# Ban Request *Thoughts*



## Mun (Jul 8, 2014)

Their is a few individuals on this forum whom are by far too young and inexperienced to be running a host. It is of my opinion that these individuals should be banned for the safety of this community, and the guests of this community. By allowing these individuals a method of interaction, we are garnering greater and greater risk for damage to happen. This could be in the form of leaked data, spying, and the possibility of many other damages. These individuals come and post on this and other like forums asking basic questions to fix their own problems, thus showing they have a lack of experience and ability to problem solve their issues. What happens in the event of an emergency?

Banning these individuals would first and foremost remove their avenue of access to clients via a centralized location. Second, this would protect the readers of this forum from being taken advantage of by these individuals.

The point of this post is to request the admins to reconsider the individuals of this forum that come to mind via the above, and ban them if no reasonable improvement is seen.

Mun


----------



## drmike (Jul 8, 2014)

I am mega blah about bans... Cause long ago, most of us were probably ban worthy for lack of knowledge.... Live and learn.

I frequently whine about the underagers who aren't legal to be running such a business anywhere. But I stop short of banning or anything too heavy.

On the other hand, we have moderators and random acts to police, edit, revise posts from time to time.... So it's not  just a conduit here..  With such actions comes inferred liability.  An endorsement of who and what within, especially for those engaging in selling products.

I recall a WHT thread just yesterday about a like-named VPS company who had failed to deliver someones VPS (maybe multiple people deprived post payment).  In that the OP said 'I found the company on LEB and assumed the company to be legitimate'.   Which in practice sounds right and should be true basis for some trust (it use to mean something).

However, as we all know, policing of bad actors, the socially irresponsible and sociopaths doesn't happen, outside of censorship bans (which vpsB RARELY has done).

Big picture, vpsB has had some failed companies in our hallways and some questionable mergers and acquisitions of VPS offering companies.  I don't think we've had anyone say they didn't receive their product.   Nor do I think we have promoted any company with mass know-how deficiency that led to hack, compromise, disclosure of customer info, etc.
────────────────────
Directive A: According to the ban-request thread, what two benefits does Mun expect from banning the individuals described?
Directive B: State whether each statement agrees with the ban-request thread, answering yes or no and quoting the words that decide it: (i) Mun asks the admins to ban the individuals at once, without any chance for them to improve. (ii) drmike says vpsB has rarely carried out censorship bans. (iii) drmike recalls someone on vpsB reporting that they never received a product they paid for.
Directive C: Write the next part of the ban-request thread, starting after its final sentence.

Dataset entries:
────────────────────
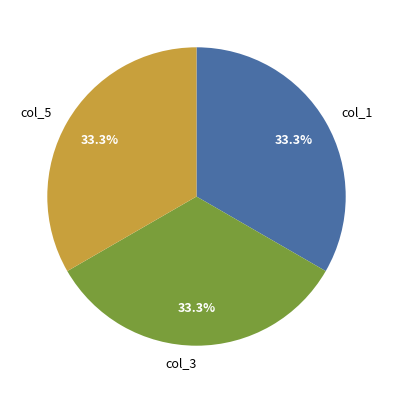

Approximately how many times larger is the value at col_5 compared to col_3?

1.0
────────────────────
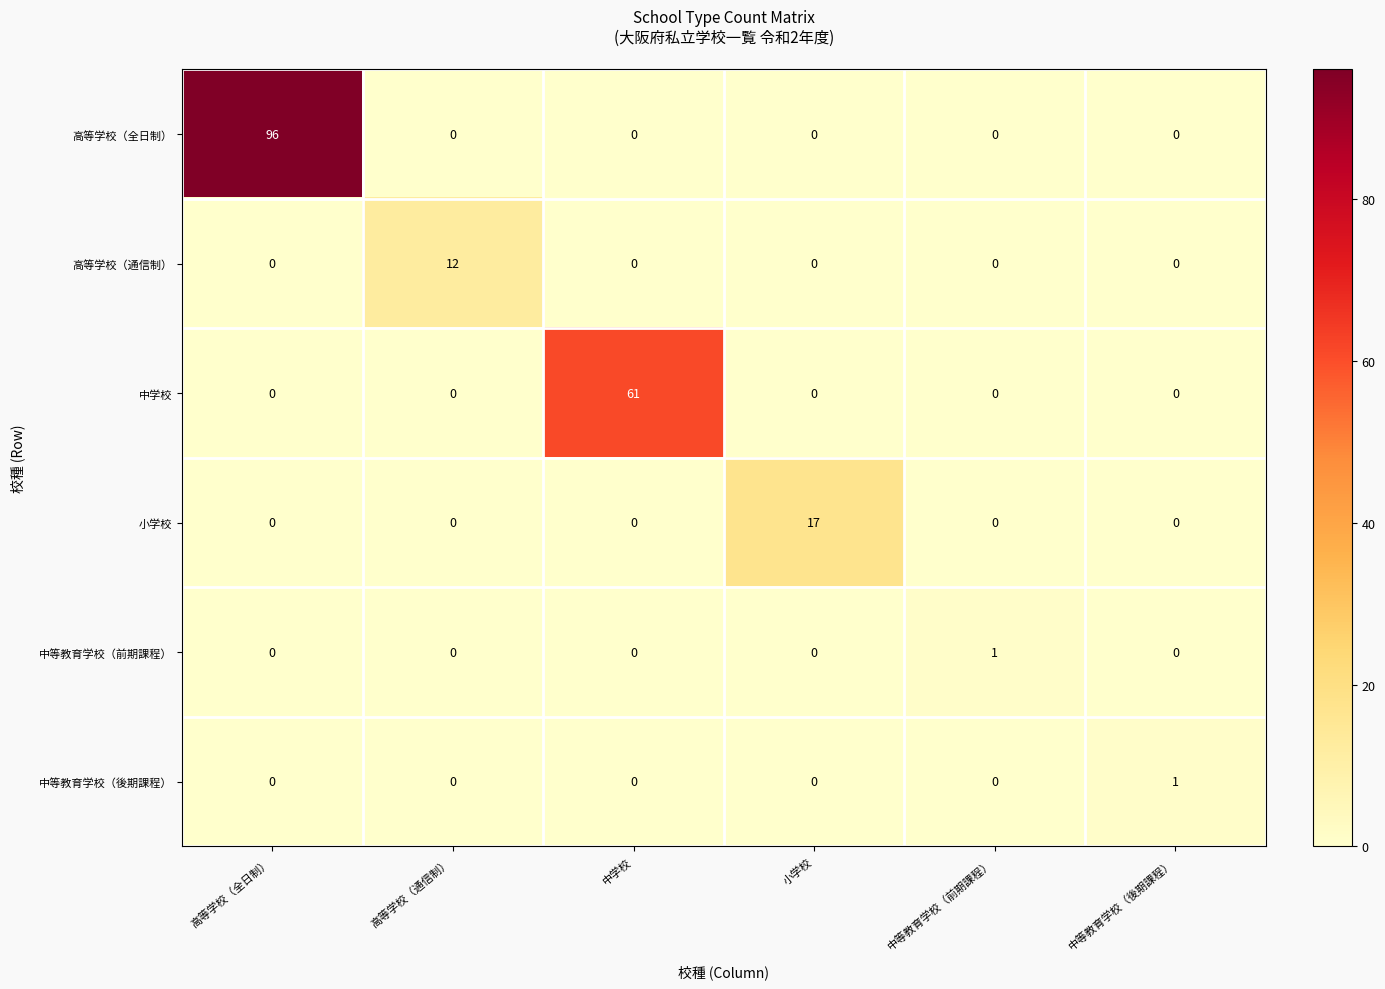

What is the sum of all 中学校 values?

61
────────────────────
Task result A: Banning them would remove their access to clients through a centralized location and would protect the forum's readers from being taken advantage of by them.

Task result B: (i) No: "ban them if no reasonable improvement is seen." (ii) Yes: "outside of censorship bans (which vpsB RARELY has done)." (iii) No: "I don't think we've had anyone say they didn't receive their product."

Task result C:
I know I have a dual sided axe I grind gently against one provider here ran by a minor...who is technically inept himself.  and who hires, and continues to have volunteers and other random arrangements with proven bad actors, those who have deadpooled multiple times, beat customers out of cash, linger HF, and have propensity towards prying in containers and customer data.  That provider is banned, but for multiple deceptions and fabrications I believe officially (not my site or doing the bans here).

And finally, that provider and who is within, even some of the best known companies in the cheap segment hire/employ/etc. similar characters with the same defects.... so....


----------



## DomainBop (Jul 8, 2014)

> Their is a few individuals on this forum whom are by far too young and inexperienced to be running a host. It is of my oppinion that these individuals should be banned for the saftey of this community, and the guests of this community.


I think the average member of this community (or at least the active ones) has enough experience that they don't need to be protected from hosts who have trouble tying their shoelaces.  On the other hand, the inexperienced "ooh big RAM! Can't pass up this deal" crowd who snap up some of the offers on LET could benefit from hosts who don't know their asses from a hole in the ground being banned from posting offers (and they could benefit from LEB's admin not actively promoting providers who have a history of downtime, database breaches, hidden WHOIS, refund policies that are borderline scams, etc)

tl;dr I'm in favor of preventing inexperienced hosts and douchebags from posting offers but I'm not in favor of banning inexperienced hosts and douchebags from participating in the forum.


----------



## mojeda (Jul 8, 2014)

I say we implement ban system system much like in the Survivor, and vote people off the island forum.

---

People who are not experienced should not be allowed to advertise their services here. I like to think we are not a home for skiddie, incompetent and/or summer hosts but home for people who take this business seriously and know what they are doing.


----------



## Aldryic C'boas (Jul 8, 2014)

Or, instead of banning, see if there's simply a script to 'downvote' a thread.  Someone posts a topic that's 100% self-serving with the purpose of using community knowledge to line their pockets when they're too inept to do it themselves?  Let the community flag the hell out of it - thread gets enough flags/downvotes, the forum auto-hides it.


----------



## drmike (Jul 8, 2014)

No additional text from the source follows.